• What you are asked to do
What you return must match the records word for word.

• Material for this exercise
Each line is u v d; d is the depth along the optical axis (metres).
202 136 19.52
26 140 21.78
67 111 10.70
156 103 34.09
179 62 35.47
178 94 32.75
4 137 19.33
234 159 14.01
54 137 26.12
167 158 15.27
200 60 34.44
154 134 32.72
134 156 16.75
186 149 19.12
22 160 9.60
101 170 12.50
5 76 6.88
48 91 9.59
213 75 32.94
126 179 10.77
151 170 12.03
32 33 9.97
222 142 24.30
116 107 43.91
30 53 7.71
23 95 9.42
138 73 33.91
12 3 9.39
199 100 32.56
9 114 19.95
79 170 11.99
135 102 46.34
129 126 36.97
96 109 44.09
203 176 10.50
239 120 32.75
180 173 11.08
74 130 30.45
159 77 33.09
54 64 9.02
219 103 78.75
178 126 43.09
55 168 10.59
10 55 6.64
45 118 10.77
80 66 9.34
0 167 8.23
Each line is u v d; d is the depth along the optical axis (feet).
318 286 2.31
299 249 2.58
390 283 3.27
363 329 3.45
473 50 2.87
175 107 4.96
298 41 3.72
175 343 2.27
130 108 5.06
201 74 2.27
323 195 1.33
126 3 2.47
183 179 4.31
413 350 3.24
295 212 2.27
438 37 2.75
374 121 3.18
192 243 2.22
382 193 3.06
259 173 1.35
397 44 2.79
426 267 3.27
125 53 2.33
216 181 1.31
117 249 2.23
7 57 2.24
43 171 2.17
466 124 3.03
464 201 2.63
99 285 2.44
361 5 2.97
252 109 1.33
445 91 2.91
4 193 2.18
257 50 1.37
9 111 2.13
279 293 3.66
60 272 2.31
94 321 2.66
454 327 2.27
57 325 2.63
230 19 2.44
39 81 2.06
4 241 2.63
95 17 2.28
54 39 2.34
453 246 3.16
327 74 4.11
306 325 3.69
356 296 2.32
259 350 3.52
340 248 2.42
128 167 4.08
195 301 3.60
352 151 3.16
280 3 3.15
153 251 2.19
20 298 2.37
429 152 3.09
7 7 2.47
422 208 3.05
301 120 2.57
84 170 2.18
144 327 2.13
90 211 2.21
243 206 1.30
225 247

• Final answer
Each line is u v d; d is the depth along the optical axis (metres).
202 136 19.52
26 140 21.78
67 111 10.70
156 103 34.09
179 62 35.47
178 94 32.75
4 137 19.33
234 159 14.01
54 137 26.12
167 158 15.27
200 60 34.44
154 134 32.72
134 156 16.75
186 149 19.12
22 160 9.60
101 170 12.50
5 76 6.88
48 91 9.59
213 75 32.94
126 179 10.77
151 170 12.03
32 33 9.97
222 142 24.30
116 107 43.91
30 53 7.71
23 95 9.42
138 73 33.91
12 3 9.39
199 100 32.56
9 114 19.95
79 170 11.99
135 102 46.34
129 126 36.97
96 109 44.09
203 176 10.50
239 120 32.75
180 173 11.08
74 130 30.45
159 77 33.09
54 64 9.02
219 103 78.75
178 126 43.09
55 168 10.59
10 55 6.64
45 118 10.77
80 66 9.34
0 167 8.23
Each line is u v d; d is the depth along the optical axis (feet).
318 286 2.31
299 249 2.58
390 283 3.27
363 329 3.45
473 50 2.87
175 107 4.96
298 41 3.72
175 343 2.27
130 108 5.06
201 74 2.27
323 195 1.33
126 3 2.47
183 179 4.31
413 350 3.24
295 212 2.27
438 37 2.75
374 121 3.18
192 243 2.22
382 193 3.06
259 173 1.35
397 44 2.79
426 267 3.27
125 53 2.33
216 181 1.31
117 249 2.23
7 57 2.24
43 171 2.17
466 124 3.03
464 201 2.63
99 285 2.44
361 5 2.97
252 109 1.33
445 91 2.91
4 193 2.18
257 50 1.37
9 111 2.13
279 293 3.66
60 272 2.31
94 321 2.66
454 327 2.27
57 325 2.63
230 19 2.44
39 81 2.06
4 241 2.63
95 17 2.28
54 39 2.34
453 246 3.16
327 74 4.11
306 325 3.69
356 296 2.32
259 350 3.52
340 248 2.42
128 167 4.08
195 301 3.60
352 151 3.16
280 3 3.15
153 251 2.19
20 298 2.37
429 152 3.09
7 7 2.47
422 208 3.05
301 120 2.57
84 170 2.18
144 327 2.13
90 211 2.21
243 206 1.30
225 247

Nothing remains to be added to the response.